By the way let us not forget the rest of the State and the Hoosier Tax Payers that are being left in the cold: South Bend, New Albany, Fort Wayne, Richmond, etc.  All pay taxes and have campuses and students that deserve a share of the pie without breaking the Hoosier tax payers who are now fighting for their very homes.

This elitist behavior by the State Universities must end and the Governor and State Legislature must retake control over them.  Let us not forget that there is no evidence that these large campuses, West Lafayette and Bloomington, have done very much to improve the conditions, economic and social, in the State,  As a matter of fact, most evidence is the other way.  Most states, e.g. Ohio, Illinois, and Wisconsin, are moving in the other direction, sharing the wealth.

It is now time for action, if not, Indiana will sink to the bottom five states in the United States, even below all the Southern states.  All that will be left is to assign someone to turn off the lights on their way out.

Saturday, August 04, 2007

Purdue's Finger to Hoosier Tax Payers

When I was an undergraduate student at Purdue University, West Lafayette, the one outstanding symbol of the University's attitude was its mile-high smoke stack. This smoke stack built of bricks seemed to rise to the heavens and represented the swashbuckling attitude of the University and its Boilermaker students. It was affectionately known by all as Purdue's "finger-to-the-world."

The smoke stack was a vestige of the decades in which the coal fired heating plant was in the center of campus with the world's shortest train line to carry the coal to the plant.
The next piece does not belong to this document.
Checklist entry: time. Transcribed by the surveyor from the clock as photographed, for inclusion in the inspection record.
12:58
Our attitude, which the smoke stack represented, is that not only were we engineers and scientists and other type of brain heads we could still party with the best of them, our men were the most handsome and our women were smarter and prettier.  Even though our courses and degrees were the toughest in the Big-Ten, our teams, football under Coach Jack Mollenkopf and Basketball under Coach George King, would beat any of them.
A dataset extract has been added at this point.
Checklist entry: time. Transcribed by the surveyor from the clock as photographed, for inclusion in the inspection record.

The smoke-stack was Purdue's finger to the world because in spite of what everyone thought, we Boilermakers were a great contribution to the State of Indiana. Most of the people associated with the University were committed to the Hoosier State and believed in it; not the carpetbaggers we have today.

The smoke-stack was such a point of pride for decades of alumni, that when it was torn down for the more politically correct clock tower, the bricks were sold to alumni and friends to raise money for scholarships.

Now the carpetbaggers have given a new meaning to Purdue's finger-to-the-world. Purdue has flipped the proverbial finger at the very Hoosier taxpayers who support it and for whose benefit Purdue exists. It accomplished this by throwing a lavish over one million dollar party on itself in the middle of the worst tax crisis that Hoosier taxpayers and public officials are going through.

The party, reminiscent of French royalty just before the French revolution, was held in Mollenkopf indoor football arena to celebrate the completion of the $1.7 Billion fund-raising campaign. The party was first reported by the Lafayette Journal and Courier Newspaper (click on the link to see the original story), and it outlines what other items of educational value this money could have been spent on.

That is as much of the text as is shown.